LACAYO:  How did you get invited to the Biennale.?

HILL: I went to The Maryland Institute and College of Art and Rob Storr was a visiting critic.  Later, when I moved to Berlin in 1991, he paid a completely unexpected visit to my house.  And we’ve had a dialogue since that time. Over the years he’s commented on my work. when we’ve run into one another. Then the invitation for the Biennale came last year.

LACAYO: How do you decide what to put in a show like this?  Does Storr come to you asking for a specific piece from the past?  Do you prepare something new just for the Biennale?

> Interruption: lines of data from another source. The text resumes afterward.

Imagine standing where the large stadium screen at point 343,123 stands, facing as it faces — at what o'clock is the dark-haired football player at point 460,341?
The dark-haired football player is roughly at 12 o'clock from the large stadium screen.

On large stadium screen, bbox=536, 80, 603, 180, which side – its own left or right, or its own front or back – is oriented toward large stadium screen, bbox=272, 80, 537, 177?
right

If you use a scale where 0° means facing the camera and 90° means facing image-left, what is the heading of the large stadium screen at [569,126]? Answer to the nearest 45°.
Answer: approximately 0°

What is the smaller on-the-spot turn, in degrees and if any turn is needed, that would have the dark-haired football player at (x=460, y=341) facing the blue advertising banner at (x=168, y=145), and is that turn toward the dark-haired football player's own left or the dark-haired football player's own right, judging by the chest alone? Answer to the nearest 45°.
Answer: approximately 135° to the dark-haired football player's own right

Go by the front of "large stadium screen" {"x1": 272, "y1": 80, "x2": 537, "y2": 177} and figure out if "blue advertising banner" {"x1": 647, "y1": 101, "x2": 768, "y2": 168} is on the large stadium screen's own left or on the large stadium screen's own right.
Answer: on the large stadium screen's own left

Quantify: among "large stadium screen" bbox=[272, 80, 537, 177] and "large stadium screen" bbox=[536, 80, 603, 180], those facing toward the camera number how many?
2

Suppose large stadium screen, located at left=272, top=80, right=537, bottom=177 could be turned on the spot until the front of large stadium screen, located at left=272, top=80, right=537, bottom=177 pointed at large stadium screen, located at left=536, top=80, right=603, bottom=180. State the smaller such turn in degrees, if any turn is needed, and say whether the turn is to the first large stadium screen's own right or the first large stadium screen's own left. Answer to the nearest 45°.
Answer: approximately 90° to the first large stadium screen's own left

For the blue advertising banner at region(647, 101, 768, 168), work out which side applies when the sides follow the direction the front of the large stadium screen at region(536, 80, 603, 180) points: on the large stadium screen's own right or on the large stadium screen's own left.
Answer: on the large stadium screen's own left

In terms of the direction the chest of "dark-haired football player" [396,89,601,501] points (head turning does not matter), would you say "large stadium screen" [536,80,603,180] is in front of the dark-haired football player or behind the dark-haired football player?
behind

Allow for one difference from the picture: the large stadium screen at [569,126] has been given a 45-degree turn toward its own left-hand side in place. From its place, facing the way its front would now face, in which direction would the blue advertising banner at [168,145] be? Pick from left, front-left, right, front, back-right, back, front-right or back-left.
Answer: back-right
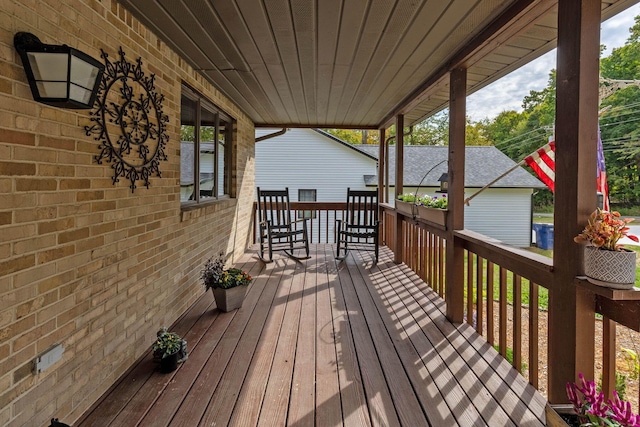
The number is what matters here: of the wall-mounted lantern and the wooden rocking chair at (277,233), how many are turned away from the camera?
0

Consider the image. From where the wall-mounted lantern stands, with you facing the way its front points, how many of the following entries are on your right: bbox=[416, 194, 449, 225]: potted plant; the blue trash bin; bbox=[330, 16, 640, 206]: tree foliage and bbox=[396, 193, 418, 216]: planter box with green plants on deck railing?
0

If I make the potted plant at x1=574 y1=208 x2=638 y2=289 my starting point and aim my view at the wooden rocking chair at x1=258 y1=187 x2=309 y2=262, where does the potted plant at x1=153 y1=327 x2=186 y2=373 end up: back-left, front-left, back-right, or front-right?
front-left

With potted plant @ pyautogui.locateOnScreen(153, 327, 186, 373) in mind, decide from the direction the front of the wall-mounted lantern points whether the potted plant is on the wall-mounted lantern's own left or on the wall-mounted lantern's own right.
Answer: on the wall-mounted lantern's own left

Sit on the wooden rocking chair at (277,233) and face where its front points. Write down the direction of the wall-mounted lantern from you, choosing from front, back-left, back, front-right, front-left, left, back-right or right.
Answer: front-right

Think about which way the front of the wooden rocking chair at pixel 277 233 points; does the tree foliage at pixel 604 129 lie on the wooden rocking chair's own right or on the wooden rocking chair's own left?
on the wooden rocking chair's own left

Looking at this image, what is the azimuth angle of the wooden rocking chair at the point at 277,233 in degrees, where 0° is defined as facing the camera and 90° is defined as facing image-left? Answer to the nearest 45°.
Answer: approximately 315°

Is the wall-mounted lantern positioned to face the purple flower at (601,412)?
yes

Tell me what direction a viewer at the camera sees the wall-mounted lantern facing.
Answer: facing the viewer and to the right of the viewer
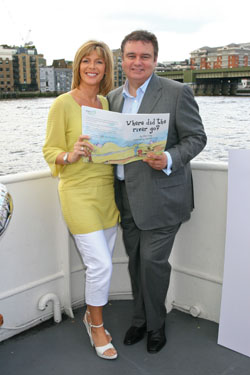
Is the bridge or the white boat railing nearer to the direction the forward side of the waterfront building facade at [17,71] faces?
the white boat railing

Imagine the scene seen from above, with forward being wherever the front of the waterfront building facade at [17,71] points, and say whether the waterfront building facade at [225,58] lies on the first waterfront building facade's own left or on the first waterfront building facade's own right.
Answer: on the first waterfront building facade's own left

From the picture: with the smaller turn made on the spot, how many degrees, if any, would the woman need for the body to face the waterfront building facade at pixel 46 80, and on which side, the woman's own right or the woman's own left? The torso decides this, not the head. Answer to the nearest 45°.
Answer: approximately 135° to the woman's own left

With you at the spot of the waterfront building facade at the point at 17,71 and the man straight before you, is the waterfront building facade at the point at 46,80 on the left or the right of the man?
left

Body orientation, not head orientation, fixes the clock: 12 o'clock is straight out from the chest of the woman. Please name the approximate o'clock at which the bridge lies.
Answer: The bridge is roughly at 8 o'clock from the woman.

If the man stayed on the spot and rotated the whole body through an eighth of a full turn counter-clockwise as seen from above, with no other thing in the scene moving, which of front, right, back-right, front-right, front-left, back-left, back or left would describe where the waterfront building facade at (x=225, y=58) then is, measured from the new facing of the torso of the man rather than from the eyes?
back

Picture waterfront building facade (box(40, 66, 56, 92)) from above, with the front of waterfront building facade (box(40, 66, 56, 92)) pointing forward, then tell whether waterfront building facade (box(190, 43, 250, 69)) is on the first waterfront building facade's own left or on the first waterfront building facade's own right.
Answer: on the first waterfront building facade's own left

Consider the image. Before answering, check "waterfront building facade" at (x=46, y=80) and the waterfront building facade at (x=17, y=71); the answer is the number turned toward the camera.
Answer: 2

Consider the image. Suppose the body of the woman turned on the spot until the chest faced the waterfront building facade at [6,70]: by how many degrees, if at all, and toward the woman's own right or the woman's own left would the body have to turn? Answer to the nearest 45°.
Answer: approximately 135° to the woman's own left

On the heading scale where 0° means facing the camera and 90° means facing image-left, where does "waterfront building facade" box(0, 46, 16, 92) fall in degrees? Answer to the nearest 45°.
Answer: approximately 0°
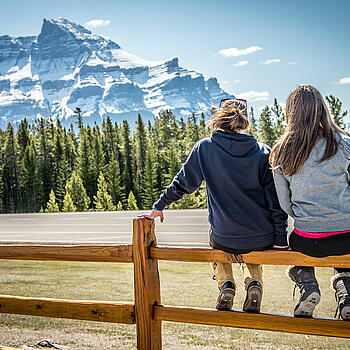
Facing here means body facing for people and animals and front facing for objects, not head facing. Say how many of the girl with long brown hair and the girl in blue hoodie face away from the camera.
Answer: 2

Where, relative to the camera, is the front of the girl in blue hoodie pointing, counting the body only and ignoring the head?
away from the camera

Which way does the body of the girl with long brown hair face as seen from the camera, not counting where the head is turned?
away from the camera

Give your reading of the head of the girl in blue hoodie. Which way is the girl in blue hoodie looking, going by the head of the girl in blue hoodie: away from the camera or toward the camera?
away from the camera

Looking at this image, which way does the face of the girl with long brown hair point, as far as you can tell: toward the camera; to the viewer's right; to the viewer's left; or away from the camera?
away from the camera
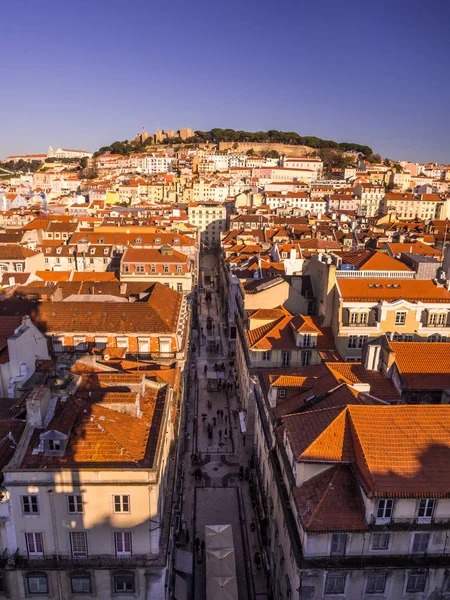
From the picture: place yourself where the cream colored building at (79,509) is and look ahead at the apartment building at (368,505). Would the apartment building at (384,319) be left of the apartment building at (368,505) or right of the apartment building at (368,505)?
left

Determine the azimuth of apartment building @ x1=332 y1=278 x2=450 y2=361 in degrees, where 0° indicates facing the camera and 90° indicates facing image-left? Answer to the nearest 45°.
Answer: approximately 0°

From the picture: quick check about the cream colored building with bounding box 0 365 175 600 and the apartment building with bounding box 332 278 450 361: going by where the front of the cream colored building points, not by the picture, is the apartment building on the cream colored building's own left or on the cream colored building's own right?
on the cream colored building's own left

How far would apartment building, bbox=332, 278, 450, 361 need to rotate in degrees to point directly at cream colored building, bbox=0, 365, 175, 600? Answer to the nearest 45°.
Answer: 0° — it already faces it
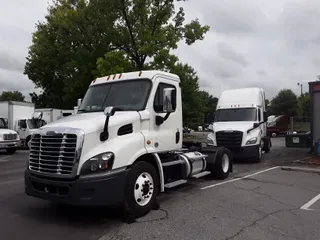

HILL:  When people started hearing that I had been invited to the Biennale they were like, “Oh my God, the Venice Biennale, that’s so huge.”  But I don’t usually think in terms of some big piece I’ve got to do. There is this over-arching project I’m doing (the Volksboutique) that’s punctuated by individual shows. Though I very rarely repeat pieces, these trunks have been shown before. Because the more I thought about it, the more I realized that I would just rather display a continuum of pieces that show how the larger work goes over time. Then there’s the book, which is the latest part of that continuum.

LACAYO: What are some of the things that the trunks mean for you?

HILL:  I think the trunks are about how I think about order. But not just how I think about it, how people in general think about it.  It also has to do with the idea of exporting ideas, and making them mobile.